Well, here’s the thing: the Taliban offered precisely that. Nine years ago.
In 2001, before the ground invasion began, the Taliban deputy prime minister, Haji Abdul Kabir, proposed to give up bin Laden. He made only three conditions: the bombing would have to stop, the US would need to show evidence of bin Laden’s responsibility for the September 11 attacks, and bin Laden would have to receive a trial in a third country.
How serious was the offer? According to the Washington Post, before 9/11 the Taliban had met with US officials more than 20 times, repeatedly suggesting they would hand over bin Laden. After 9/11, the Taliban leaders were, Jeremy R. Hammond at the Foreign Policy Journal suggests, furious at the al-Qaeda leader for what they saw as his adventurism.
But the US rejected talks out of hand. A few days later, the Taliban repeated the proposal — and this time dropped the demand for evidence. Once more, Bush refused.

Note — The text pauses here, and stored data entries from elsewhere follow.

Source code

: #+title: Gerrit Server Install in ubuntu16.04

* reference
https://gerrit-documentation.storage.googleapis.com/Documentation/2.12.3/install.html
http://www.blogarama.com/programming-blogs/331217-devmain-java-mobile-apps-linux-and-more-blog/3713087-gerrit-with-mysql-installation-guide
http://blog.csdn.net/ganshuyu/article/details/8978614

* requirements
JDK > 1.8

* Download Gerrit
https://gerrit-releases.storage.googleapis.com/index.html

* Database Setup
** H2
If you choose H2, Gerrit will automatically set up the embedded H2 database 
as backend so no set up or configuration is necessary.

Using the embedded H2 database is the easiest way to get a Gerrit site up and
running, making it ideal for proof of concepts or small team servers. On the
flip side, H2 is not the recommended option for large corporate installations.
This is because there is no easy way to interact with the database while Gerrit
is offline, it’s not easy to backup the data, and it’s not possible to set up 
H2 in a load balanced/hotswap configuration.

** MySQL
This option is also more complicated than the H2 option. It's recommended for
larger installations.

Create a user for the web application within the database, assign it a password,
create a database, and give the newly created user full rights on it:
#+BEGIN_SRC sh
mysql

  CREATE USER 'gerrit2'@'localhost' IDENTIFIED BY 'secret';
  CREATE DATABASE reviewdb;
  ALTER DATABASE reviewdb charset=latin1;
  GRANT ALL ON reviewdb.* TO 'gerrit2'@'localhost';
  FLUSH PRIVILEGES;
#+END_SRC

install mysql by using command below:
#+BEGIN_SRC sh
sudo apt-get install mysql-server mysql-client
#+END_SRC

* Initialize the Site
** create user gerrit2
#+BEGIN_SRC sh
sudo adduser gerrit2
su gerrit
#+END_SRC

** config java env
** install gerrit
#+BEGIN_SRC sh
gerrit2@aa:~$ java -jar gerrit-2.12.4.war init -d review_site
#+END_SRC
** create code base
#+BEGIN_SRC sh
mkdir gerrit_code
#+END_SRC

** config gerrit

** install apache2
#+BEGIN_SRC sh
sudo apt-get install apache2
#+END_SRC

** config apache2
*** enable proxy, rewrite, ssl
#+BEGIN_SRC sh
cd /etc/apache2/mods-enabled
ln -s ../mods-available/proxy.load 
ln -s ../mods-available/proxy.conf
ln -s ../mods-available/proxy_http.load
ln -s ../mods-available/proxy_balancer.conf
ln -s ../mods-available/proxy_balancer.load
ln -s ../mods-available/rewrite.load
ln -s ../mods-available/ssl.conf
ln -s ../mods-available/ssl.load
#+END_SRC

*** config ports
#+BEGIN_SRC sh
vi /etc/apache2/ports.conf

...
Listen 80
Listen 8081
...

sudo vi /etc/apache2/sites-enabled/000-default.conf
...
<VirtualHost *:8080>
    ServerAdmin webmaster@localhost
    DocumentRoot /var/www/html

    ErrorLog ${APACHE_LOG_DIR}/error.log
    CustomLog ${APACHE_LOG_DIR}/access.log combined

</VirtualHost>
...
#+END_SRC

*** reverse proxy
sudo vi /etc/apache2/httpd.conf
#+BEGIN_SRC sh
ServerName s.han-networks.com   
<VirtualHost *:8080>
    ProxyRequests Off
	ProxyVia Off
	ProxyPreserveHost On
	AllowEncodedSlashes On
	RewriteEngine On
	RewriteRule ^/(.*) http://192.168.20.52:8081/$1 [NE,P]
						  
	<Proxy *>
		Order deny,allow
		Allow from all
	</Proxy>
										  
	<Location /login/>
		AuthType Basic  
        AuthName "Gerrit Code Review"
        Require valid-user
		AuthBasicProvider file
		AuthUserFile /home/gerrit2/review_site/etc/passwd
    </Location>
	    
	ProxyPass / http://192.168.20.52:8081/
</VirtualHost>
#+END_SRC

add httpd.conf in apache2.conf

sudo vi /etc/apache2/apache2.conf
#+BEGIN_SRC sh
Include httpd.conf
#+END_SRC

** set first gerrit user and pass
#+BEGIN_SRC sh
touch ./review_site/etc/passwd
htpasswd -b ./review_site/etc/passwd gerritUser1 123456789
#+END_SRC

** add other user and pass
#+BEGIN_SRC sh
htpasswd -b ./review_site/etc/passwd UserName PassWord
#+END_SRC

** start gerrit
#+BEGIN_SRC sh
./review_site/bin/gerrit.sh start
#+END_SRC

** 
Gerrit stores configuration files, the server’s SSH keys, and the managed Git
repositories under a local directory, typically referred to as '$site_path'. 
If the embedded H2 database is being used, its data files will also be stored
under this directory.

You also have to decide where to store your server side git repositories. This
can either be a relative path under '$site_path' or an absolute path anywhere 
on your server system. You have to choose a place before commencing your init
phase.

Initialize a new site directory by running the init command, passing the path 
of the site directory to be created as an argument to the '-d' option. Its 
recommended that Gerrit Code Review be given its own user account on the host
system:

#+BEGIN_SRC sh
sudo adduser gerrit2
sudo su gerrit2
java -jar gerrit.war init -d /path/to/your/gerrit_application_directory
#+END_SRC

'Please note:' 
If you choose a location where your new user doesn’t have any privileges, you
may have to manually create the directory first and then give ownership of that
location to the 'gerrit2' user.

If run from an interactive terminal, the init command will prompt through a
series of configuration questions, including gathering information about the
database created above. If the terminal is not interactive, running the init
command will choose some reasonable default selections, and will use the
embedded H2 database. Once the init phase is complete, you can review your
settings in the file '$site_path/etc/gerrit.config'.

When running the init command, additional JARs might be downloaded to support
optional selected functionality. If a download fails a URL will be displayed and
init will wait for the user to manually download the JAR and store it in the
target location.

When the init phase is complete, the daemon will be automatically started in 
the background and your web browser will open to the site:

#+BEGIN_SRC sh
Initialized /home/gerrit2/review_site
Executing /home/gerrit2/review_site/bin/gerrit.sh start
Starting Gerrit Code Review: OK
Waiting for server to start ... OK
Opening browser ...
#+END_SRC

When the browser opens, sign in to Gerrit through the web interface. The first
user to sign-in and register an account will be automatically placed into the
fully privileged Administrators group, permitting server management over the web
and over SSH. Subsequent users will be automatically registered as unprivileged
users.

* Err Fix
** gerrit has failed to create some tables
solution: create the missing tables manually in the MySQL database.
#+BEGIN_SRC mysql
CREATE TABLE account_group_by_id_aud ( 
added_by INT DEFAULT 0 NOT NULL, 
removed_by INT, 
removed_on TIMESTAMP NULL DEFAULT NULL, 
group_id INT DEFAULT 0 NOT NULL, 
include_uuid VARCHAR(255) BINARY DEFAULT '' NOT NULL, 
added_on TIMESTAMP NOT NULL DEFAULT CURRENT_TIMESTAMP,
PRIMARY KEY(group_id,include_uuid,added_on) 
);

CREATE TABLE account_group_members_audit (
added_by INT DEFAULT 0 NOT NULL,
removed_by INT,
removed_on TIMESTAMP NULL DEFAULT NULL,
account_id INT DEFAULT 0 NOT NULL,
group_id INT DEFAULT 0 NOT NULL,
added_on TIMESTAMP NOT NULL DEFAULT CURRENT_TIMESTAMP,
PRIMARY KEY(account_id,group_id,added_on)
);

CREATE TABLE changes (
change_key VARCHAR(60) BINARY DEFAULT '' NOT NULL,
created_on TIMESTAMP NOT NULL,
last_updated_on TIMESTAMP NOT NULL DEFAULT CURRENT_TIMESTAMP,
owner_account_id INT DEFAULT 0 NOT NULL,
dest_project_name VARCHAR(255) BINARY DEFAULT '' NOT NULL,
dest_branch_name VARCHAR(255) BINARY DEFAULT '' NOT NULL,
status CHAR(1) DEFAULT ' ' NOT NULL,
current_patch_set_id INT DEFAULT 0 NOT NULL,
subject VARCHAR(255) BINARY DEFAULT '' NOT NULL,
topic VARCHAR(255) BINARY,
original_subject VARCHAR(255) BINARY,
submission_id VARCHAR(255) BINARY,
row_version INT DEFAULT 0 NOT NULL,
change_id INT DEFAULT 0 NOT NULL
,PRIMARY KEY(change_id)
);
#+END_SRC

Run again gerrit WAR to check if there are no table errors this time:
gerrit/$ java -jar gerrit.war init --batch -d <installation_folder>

At the time, the US reaction generated very little comment. After all, those were days in which the Afghan mission was presented as part of a clash of civilisations, extending far beyond bin Laden. The overthrow of the Taliban was, it was said, necessary to liberate women, to protect human rights, to restore democracy. One could not negotiate with such people.
Today, however, that’s all changed.
These days, when it comes to women, the warlords of the Karzai regime and the warlords of Mullah Omar seem increasingly similar. Last year, for instance, Karzai himself backed a law that criminalised married women refusing s-x to their husbands, and banned them from leaving the house, seeking work, schooling or visiting doctor without their husbands’ permission.

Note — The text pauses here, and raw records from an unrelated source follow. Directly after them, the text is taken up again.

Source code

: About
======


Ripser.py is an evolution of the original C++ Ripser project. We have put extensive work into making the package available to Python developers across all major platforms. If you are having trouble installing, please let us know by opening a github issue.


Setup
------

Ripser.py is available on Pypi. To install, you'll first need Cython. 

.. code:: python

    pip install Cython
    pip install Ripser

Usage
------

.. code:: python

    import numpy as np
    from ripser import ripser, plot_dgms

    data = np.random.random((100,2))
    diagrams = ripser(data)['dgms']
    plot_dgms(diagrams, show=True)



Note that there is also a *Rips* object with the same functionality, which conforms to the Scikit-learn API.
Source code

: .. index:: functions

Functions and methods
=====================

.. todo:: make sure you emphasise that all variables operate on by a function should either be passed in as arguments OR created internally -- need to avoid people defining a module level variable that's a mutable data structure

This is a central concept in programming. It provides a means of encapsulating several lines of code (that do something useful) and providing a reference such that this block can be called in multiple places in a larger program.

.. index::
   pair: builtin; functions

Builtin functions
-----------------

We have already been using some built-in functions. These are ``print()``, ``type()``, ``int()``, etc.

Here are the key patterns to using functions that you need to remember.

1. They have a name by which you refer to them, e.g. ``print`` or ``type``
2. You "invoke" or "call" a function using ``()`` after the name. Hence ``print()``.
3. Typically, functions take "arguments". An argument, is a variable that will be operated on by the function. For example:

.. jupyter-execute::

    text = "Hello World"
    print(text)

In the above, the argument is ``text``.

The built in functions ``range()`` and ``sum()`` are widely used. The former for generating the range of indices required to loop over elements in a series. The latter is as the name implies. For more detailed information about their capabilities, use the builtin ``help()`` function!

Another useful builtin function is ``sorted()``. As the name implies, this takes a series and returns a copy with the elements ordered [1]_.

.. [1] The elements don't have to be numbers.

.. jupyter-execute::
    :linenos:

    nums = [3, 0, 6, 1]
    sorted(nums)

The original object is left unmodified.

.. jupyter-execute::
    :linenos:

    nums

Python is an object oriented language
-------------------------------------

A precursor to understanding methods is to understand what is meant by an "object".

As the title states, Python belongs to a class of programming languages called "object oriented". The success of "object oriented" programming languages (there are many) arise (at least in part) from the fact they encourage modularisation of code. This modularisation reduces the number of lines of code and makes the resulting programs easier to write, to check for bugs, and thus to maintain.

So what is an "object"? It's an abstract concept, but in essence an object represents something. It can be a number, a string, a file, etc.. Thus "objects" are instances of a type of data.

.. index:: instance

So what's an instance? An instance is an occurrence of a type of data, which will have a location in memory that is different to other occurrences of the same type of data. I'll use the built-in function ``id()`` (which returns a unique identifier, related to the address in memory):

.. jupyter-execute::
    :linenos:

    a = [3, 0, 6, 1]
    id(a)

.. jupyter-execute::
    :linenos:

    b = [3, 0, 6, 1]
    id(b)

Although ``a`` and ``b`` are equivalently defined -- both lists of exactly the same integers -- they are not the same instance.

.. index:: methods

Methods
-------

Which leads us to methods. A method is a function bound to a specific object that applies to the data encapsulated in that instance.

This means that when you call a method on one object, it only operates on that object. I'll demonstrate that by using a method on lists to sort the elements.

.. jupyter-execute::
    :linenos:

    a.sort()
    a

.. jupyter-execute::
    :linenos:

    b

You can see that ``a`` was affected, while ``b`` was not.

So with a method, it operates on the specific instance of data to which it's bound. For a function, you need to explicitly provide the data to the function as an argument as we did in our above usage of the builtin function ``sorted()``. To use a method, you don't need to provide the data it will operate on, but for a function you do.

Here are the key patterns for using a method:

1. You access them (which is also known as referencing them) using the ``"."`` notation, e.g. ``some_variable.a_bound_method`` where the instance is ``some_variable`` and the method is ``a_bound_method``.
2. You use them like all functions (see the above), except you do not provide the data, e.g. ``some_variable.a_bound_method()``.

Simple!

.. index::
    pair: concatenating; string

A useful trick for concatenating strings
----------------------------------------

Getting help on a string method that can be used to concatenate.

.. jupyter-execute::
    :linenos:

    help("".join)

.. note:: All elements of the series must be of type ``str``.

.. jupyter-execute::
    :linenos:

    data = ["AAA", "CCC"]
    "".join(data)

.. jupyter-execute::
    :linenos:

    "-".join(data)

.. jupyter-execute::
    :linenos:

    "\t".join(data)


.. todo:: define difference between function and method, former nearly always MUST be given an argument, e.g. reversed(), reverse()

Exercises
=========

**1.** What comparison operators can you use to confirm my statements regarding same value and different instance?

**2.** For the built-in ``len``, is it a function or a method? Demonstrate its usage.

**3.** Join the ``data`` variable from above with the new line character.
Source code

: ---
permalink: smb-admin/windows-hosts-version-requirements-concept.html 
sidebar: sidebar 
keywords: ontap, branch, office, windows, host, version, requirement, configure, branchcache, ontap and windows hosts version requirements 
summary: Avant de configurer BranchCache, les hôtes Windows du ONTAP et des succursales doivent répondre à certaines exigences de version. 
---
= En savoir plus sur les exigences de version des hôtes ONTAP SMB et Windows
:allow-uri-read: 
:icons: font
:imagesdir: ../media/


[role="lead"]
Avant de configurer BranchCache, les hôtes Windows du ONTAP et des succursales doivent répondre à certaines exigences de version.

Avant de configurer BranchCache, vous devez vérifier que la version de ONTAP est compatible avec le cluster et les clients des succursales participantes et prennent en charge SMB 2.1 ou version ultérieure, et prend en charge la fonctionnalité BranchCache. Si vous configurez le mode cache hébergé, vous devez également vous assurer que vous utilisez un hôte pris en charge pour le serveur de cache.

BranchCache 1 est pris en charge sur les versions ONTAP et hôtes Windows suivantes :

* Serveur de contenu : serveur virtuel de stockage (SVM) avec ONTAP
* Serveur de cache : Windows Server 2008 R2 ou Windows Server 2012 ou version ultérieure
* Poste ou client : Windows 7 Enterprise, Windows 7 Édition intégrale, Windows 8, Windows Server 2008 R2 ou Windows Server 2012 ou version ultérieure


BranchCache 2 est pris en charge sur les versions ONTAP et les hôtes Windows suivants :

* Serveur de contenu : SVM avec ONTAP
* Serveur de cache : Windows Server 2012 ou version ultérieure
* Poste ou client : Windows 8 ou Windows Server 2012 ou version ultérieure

The human rights situation remains uniformly grim, with the Afghan security forces routinely torturing detainees, and Karzai running in the last election alongside Mohamed Fahim, a man accused by Amnesty International of some of the worst abuses in the country.
As for democracy, again, Karzai set the tone. His own electoral legitimacy rests on a 2009 poll, which he won only through ballot stuffing, voter intimidation and other (well-documented) chicanery.
It’s true that the negotiations proposed in London were predicated on Taliban acceptance of the Afghan constitution. Yet few people realise that that document, cobbled together by Karzai’s warlord allies, declares Afghanistan to be “an Islamic Republic” and states that “no law can be contrary to the beliefs and provisions of the sacred religion of Islam”.
Could the Taliban accept such a constitution? It’s hard to see why they couldn’t.
As Winston Churchill said, to jaw–jaw is always better than to war–war, especially in Afghanistan where the people have endured decades of continuous conflict.
But it’s odd there hasn’t been more discussion of how, nine years into the occupation, we’re countenancing negotiations on terms significantly worse than those offered before the war actually began.
That is, in 2001, a deal with the Taliban would have meant accepting a repressive and authoritarian government in return for the capture of bin Laden. Negotiations at that point would have spared tens of thousands of lives, and saved the $172 billion the war is currently estimated to have cost. Had that extraordinary amount of money gone to, say, alleviate Afghan poverty and promote development rather than funding an occupation, it might even have spurred a civil society capable of challenging the Taliban from within.
Instead, however, bin Laden’s still free and Afghanistan remains as impoverished and miserable as ever, even as we accept (in fact, fund) a repressive and authoritarian government in the form of Karzai and his gang. And now the Taliban, whether by negotiation or military success, seem almost certain to play some role in a future Afghan government.
So nine years of bloodshed and death, and billions upon billions of dollars spent. What was it all for?